Many of citizenM’s hotels in Europe are in historically protected buildings, so Dean has to liaise between internal teams to ensure that the brand standards are effectively modified to accommodate the retrofits. One thing that makes the process easier is that citizenM owns the buildings it operates. “In some ways, we’re more like a real estate investment company than a hospitality company,” Dean explains. As opposed to the franchise model of big chains like Hilton and Marriott, “we buy properties, develop them to our needs, and then operate and maintain the building ourselves. We’re vertically integrated, so if we want to make changes, we don’t need to get a bunch of owners in line. We just do it.”

That doesn’t mean it’s easy, though. Each country has its own standards and its own understanding of roles and responsibilities. For the Copenhagen project, Dean and her team didn’t realize that Danish architects don’t work past RIBA stage four. They produce the construction document set that goes out to bid, but they don’t vet the tenders or provide construction oversight. “There was that sense of being ready to break ground and looking around and saying, ‘Where is everybody?,’” Dean laughs. Brand standards also can be lost in translation, especially when local architects want to put their stamp on the work. “We know what we want, and we tell you what we want.

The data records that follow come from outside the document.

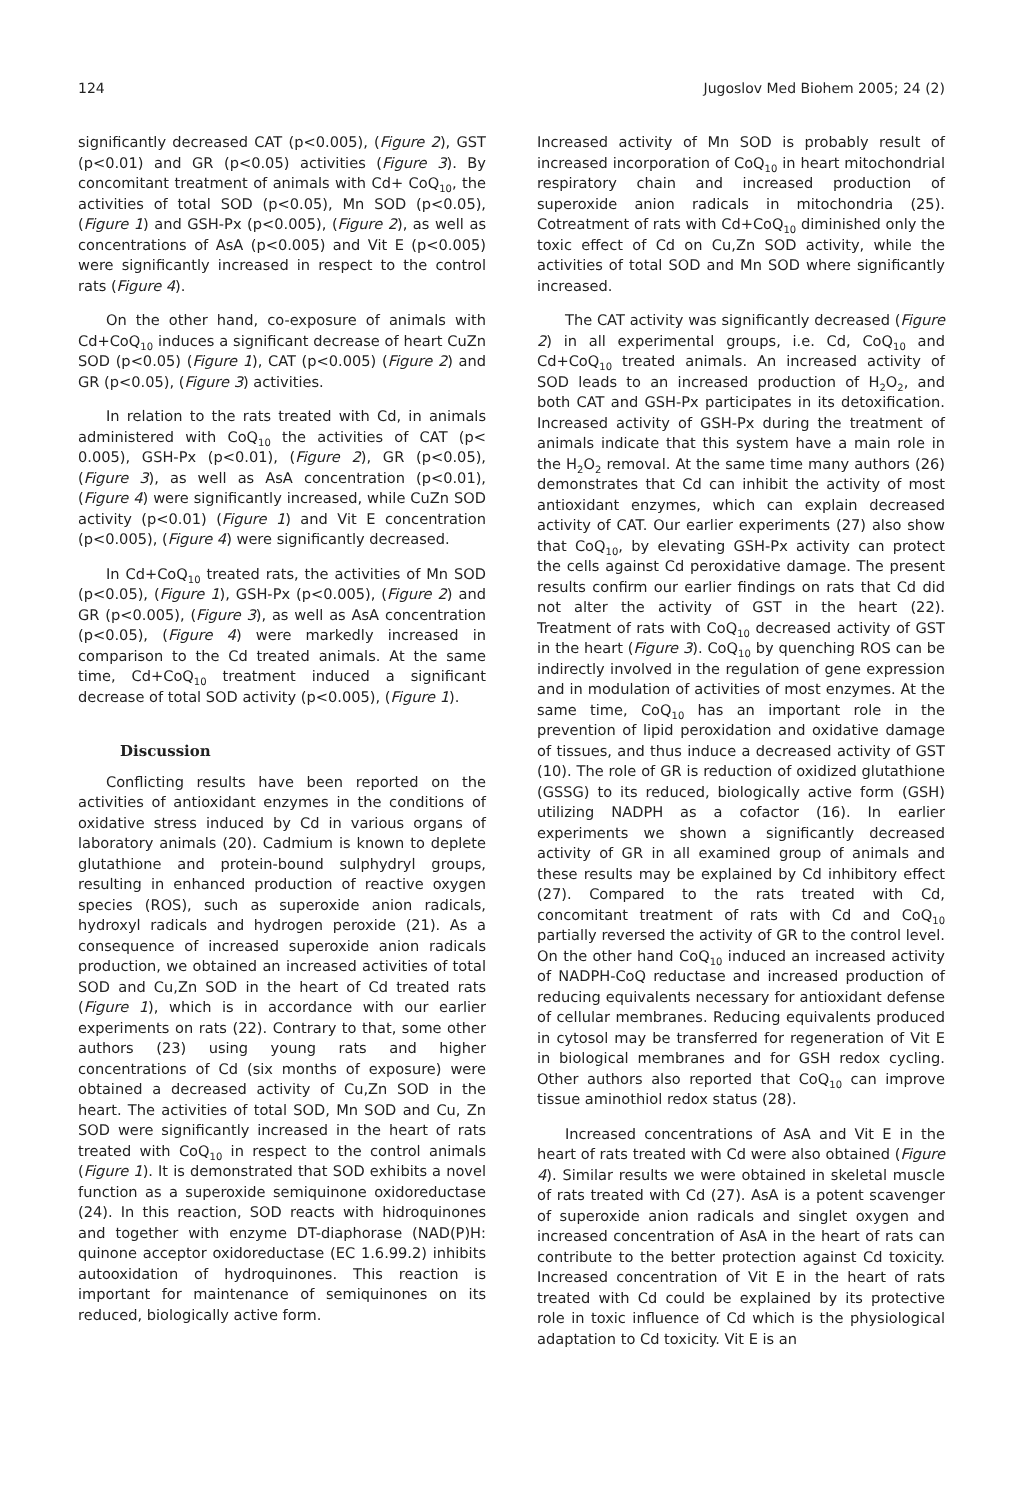124 Jugoslov Med Biohem 2005; 24 (2)
significantly decreased CAT (p<0.005), (Figure 2), GST (p<0.01) and GR (p<0.05) activities (Figure 3). By concomitant treatment of animals with Cd+ CoQ<sub>10</sub>, the activities of total SOD (p<0.05), Mn SOD (p<0.05), (Figure 1) and GSH-Px (p<0.005), (Figure 2), as well as concentrations of AsA (p<0.005) and Vit E (p<0.005) were significantly increased in respect to the control rats (Figure 4).
On the other hand, co-exposure of animals with Cd+CoQ<sub>10</sub> induces a significant decrease of heart CuZn SOD (p<0.05) (Figure 1), CAT (p<0.005) (Figure 2) and GR (p<0.05), (Figure 3) activities.
In relation to the rats treated with Cd, in animals administered with CoQ<sub>10</sub> the activities of CAT (p< 0.005), GSH-Px (p<0.01), (Figure 2), GR (p<0.05), (Figure 3), as well as AsA concentration (p<0.01), (Figure 4) were significantly increased, while CuZn SOD activity (p<0.01) (Figure 1) and Vit E concentration (p<0.005), (Figure 4) were significantly decreased.
In Cd+CoQ<sub>10</sub> treated rats, the activities of Mn SOD (p<0.05), (Figure 1), GSH-Px (p<0.005), (Figure 2) and GR (p<0.005), (Figure 3), as well as AsA concentration (p<0.05), (Figure 4) were markedly increased in comparison to the Cd treated animals. At the same time, Cd+CoQ<sub>10</sub> treatment induced a significant decrease of total SOD activity (p<0.005), (Figure 1).
Discussion
Conflicting results have been reported on the activities of antioxidant enzymes in the conditions of oxidative stress induced by Cd in various organs of laboratory animals (20). Cadmium is known to deplete glutathione and protein-bound sulphydryl groups, resulting in enhanced production of reactive oxygen species (ROS), such as superoxide anion radicals, hydroxyl radicals and hydrogen peroxide (21). As a consequence of increased superoxide anion radicals production, we obtained an increased activities of total SOD and Cu,Zn SOD in the heart of Cd treated rats (Figure 1), which is in accordance with our earlier experiments on rats (22). Contrary to that, some other authors (23) using young rats and higher concentrations of Cd (six months of exposure) were obtained a decreased activity of Cu,Zn SOD in the heart. The activities of total SOD, Mn SOD and Cu, Zn SOD were significantly increased in the heart of rats treated with CoQ<sub>10</sub> in respect to the control animals (Figure 1). It is demonstrated that SOD exhibits a novel function as a superoxide semiquinone oxidoreductase (24). In this reaction, SOD reacts with hidroquinones and together with enzyme DT-diaphorase (NAD(P)H: quinone acceptor oxidoreductase (EC 1.6.99.2) inhibits autooxidation of hydroquinones. This reaction is important for maintenance of semiquinones on its reduced, biologically active form.
Increased activity of Mn SOD is probably result of increased incorporation of CoQ<sub>10</sub> in heart mitochondrial respiratory chain and increased production of superoxide anion radicals in mitochondria (25). Cotreatment of rats with Cd+CoQ<sub>10</sub> diminished only the toxic effect of Cd on Cu,Zn SOD activity, while the activities of total SOD and Mn SOD where significantly increased.
The CAT activity was significantly decreased (Figure 2) in all experimental groups, i.e. Cd, CoQ<sub>10</sub> and Cd+CoQ<sub>10</sub> treated animals. An increased activity of SOD leads to an increased production of H<sub>2</sub>O<sub>2</sub>, and both CAT and GSH-Px participates in its detoxification. Increased activity of GSH-Px during the treatment of animals indicate that this system have a main role in the H<sub>2</sub>O<sub>2</sub> removal. At the same time many authors (26) demonstrates that Cd can inhibit the activity of most antioxidant enzymes, which can explain decreased activity of CAT. Our earlier experiments (27) also show that CoQ<sub>10</sub>, by elevating GSH-Px activity can protect the cells against Cd peroxidative damage. The present results confirm our earlier findings on rats that Cd did not alter the activity of GST in the heart (22). Treatment of rats with CoQ<sub>10</sub> decreased activity of GST in the heart (Figure 3). CoQ<sub>10</sub> by quenching ROS can be indirectly involved in the regulation of gene expression and in modulation of activities of most enzymes. At the same time, CoQ<sub>10</sub> has an important role in the prevention of lipid peroxidation and oxidative damage of tissues, and thus induce a decreased activity of GST (10). The role of GR is reduction of oxidized glutathione (GSSG) to its reduced, biologically active form (GSH) utilizing NADPH as a cofactor (16). In earlier experiments we shown a significantly decreased activity of GR in all examined group of animals and these results may be explained by Cd inhibitory effect (27). Compared to the rats treated with Cd, concomitant treatment of rats with Cd and CoQ<sub>10</sub> partially reversed the activity of GR to the control level. On the other hand CoQ<sub>10</sub> induced an increased activity of NADPH-CoQ reductase and increased production of reducing equivalents necessary for antioxidant defense of cellular membranes. Reducing equivalents produced in cytosol may be transferred for regeneration of Vit E in biological membranes and for GSH redox cycling. Other authors also reported that CoQ<sub>10</sub> can improve tissue aminothiol redox status (28).
Increased concentrations of AsA and Vit E in the heart of rats treated with Cd were also obtained (Figure 4). Similar results we were obtained in skeletal muscle of rats treated with Cd (27). AsA is a potent scavenger of superoxide anion radicals and singlet oxygen and increased concentration of AsA in the heart of rats can contribute to the better protection against Cd toxicity. Increased concentration of Vit E in the heart of rats treated with Cd could be explained by its protective role in toxic influence of Cd which is the physiological adaptation to Cd toxicity. Vit E is an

There’s no room for interpretation, and that can feel constrictive to some architects.”

The biggest challenges, though, are the wildly varying accessibility and fire codes between countries, which can have a huge impact on design. “I spend a lot of time adjusting room layouts to comply with local regulations,” she says. “In Geneva, we had to replace all of our bamboo because it’s technically a grass so it didn’t meet fire requirements for hard, dense woods.”

Dean counts her time at Taubman College, which she says “took a chance on her,” as yet another lucky break — the one that set her up for her current success. “Both my architecture and planning degrees taught me how to think, problem solve, and make connections, and that has served me well,” she says.

“Beyond that, having talked with colleagues who went to other institutions, I think we had more fun at Taubman.”